3. Feature engineering

The processing device can acquire, process and extract meaningful features and attributes from the data collected by the data collection step by using a signal data processing technology, and is convenient to send to a model for training, and the main flow is as follows:

(1) And carrying out median filtering cleaning on gesture data collected by the data, wherein the method is as follows.

(2) The file in the step (1) is segmented by adopting an attribute mechanism and a certain time length (adjustable, 5 ms), the original file is divided into a plurality of blocks, the gesture type corresponding to the gesture video is determined as a corresponding label, and the segmentation mechanism is trained by adopting a network model.

The patent adopts an attetin mechanism, after training by adopting a network model, the input image is blocked with weight, the network model adopts a lightweight convolution network, the network model inputs gray data values of regional images obtained by blocking as characteristics, and then the gesture labels are finally output after one layer of attetin.

(3) The area image divided into a plurality of blocks in the step (2) is processed as follows until all files are processed:

extracting characteristic energy distribution characteristics by taking a window with a duration of 5ms, and performing standardization;

taking a window with a duration of 10ms, extracting characteristic energy distribution characteristics, and performing standardization

Extracting characteristic energy distribution characteristics by taking a window with a duration of 15ms, and performing standardization;

if the data is the target gesture, marking 1, otherwise marking 0.

Through the labeling mode, more accurate training data can be obtained when a plurality of gesture types are included in one gesture video.

4. Model training

The embodiment of the application can adopt a classification method to classify, and the designed network model has 3 layers in total in consideration of the computing power of the mobile terminal:

the first layer is a 1D CNN convolutional neural network, which has 32 convolutional kernels with the size of 64;

The 1D CNN is followed by a global average pooling layer;

the pooling layer is connected with a Relu activation function;

the second layer is a 1D CNN convolutional neural network, which has 16 convolutional kernels with the size of 64;

the 1D CNN is followed by a global average pooling layer;

the pooling layer is connected with a Relu activation function;

the third layer is a full link layer, and Dense is 8.

After training the model with the above data, the processing device may perform model evaluation by:

(1) And denoising the data to be predicted.

(2) And partitioning the file to determine the area image.

(3) And sending the extracted area images to a network model for prediction.

(4) And counting the prediction result, namely counting by adopting a voting method, if one block is predicted to be the gesture type of the list, casting a vote, otherwise, casting a negative sample.

5. Model deployment

The framework for gesture recognition model deployment is shown in fig. 6.

Based on the gesture recognition model training method provided in the foregoing embodiments, the present application further provides a gesture recognition model training device, referring to fig. 7, fig. 7 is a block diagram of a gesture recognition model training device 700 provided in the embodiment of the present application, where the device includes a first acquisition unit 701, a first acquisition unit 702, a generation unit 703, and a training unit 704:

The first obtaining unit 701 is configured to obtain a sample gesture video, where the sample gesture video has a corresponding sample gesture type;

the first acquisition unit 702 is configured to acquire a plurality of video frame images corresponding to the sample gesture video based on a preset time interval;

the generating unit 703 is configured to generate sample data corresponding to the sample gesture video based on the multiple video frame images, where the sample gesture type is a label corresponding to the sample data;

the training unit 704 is configured to train to obtain a gesture recognition model according to the sample data, where the gesture recognition model is used to recognize a gesture type corresponding to the gesture video to be recognized.
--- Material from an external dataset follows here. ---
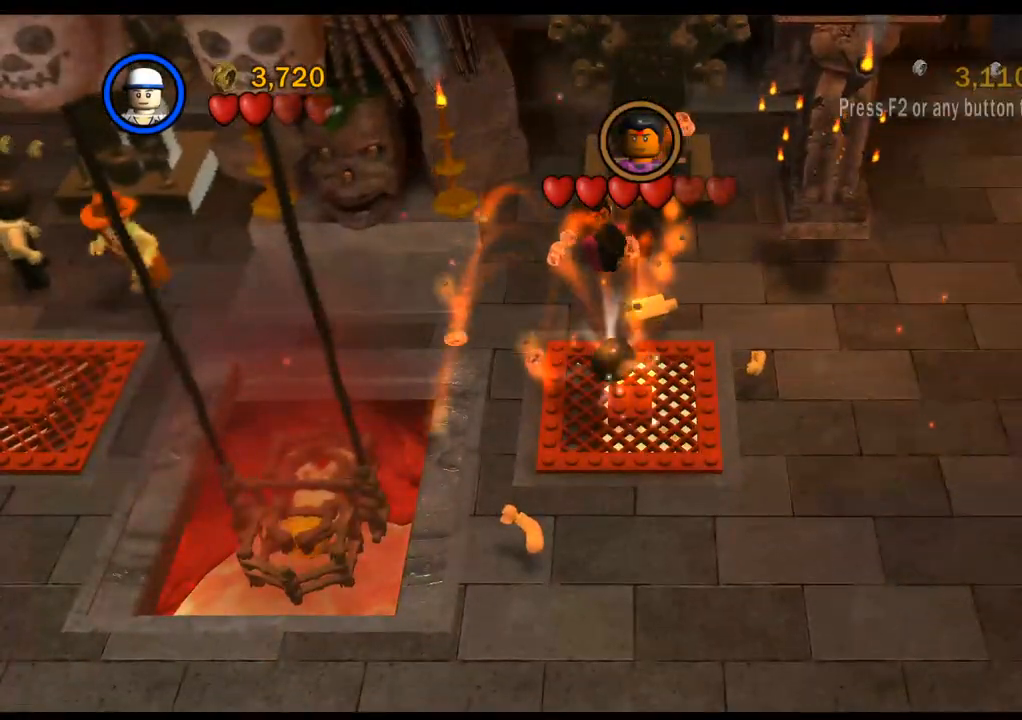
{"buttons": [], "left_stick": "center", "right_stick": "center", "events": []}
In one possible implementation manner, the generating unit 703 is specifically configured to:

the training unit 704 is specifically configured to take the plurality of video frame images as target video frame images respectively:

the training unit 704 is specifically configured to:

the first response unit is specifically configured to:

Embodiments of the present application further provide a computer device, which is described below with reference to the accompanying drawings. Referring to fig. 8, an embodiment of the present application provides a device, which may also be a terminal device, where the terminal device may be any intelligent terminal including a mobile phone, a tablet computer, a personal digital assistant (Personal Digital Assistant, PDA for short), a Point of Sales (POS for short), a vehicle-mounted computer, and the like, and the terminal device is taken as an example of the mobile phone:

fig. 8 is a block diagram showing a part of the structure of a mobile phone related to a terminal device provided in an embodiment of the present application. Referring to fig. 8, the mobile phone includes: radio Frequency (RF) circuitry 710, memory 720, input unit 730, display unit 740, sensor 750, audio circuitry 760, wireless fidelity (Wireless Fidelity, wiFi) module 770, processor 780, and power supply 790. Those skilled in the art will appreciate that the handset configuration shown in fig. 8 is not limiting of the handset and may include more or fewer components than shown, or may combine certain components, or may be arranged in a different arrangement of components.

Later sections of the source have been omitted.